▶ **Task requirements**: Pick out every line in the items below that contains the word "then", and copy each of those lines.

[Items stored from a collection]

※

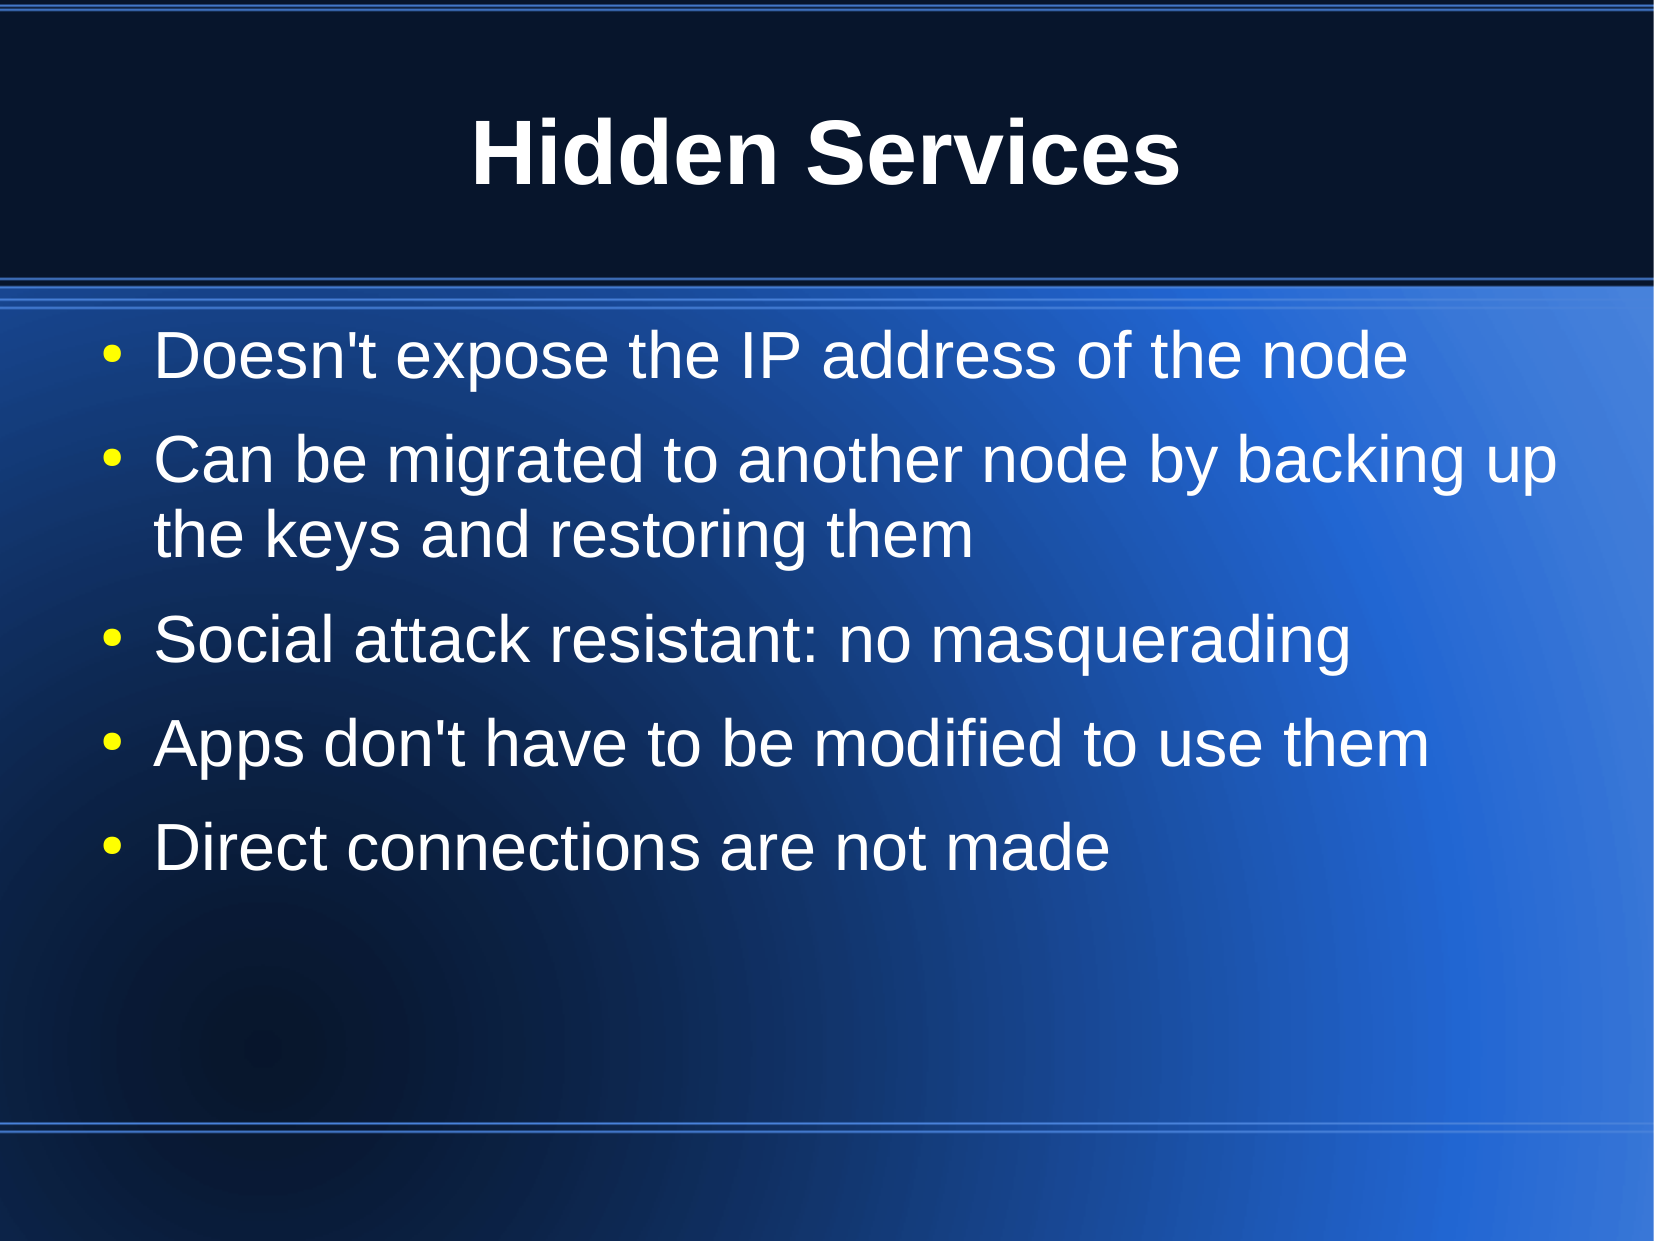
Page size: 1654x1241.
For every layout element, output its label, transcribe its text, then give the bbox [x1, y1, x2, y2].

picture [0, 0, 1654, 1241]
list Doesn't expose the IP address of the node Can be migrated to another node by backing up the keys and restoring them Social attack resistant: no masquerading Apps don't have to be modified to use them Direct connections are not made [82, 318, 1571, 1006]
title Hidden Services [82, 56, 1571, 250]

※

▶ **Reply**:
For every layout element, output its label, transcribe its text, then give the bbox [x1, y1, x2, y2].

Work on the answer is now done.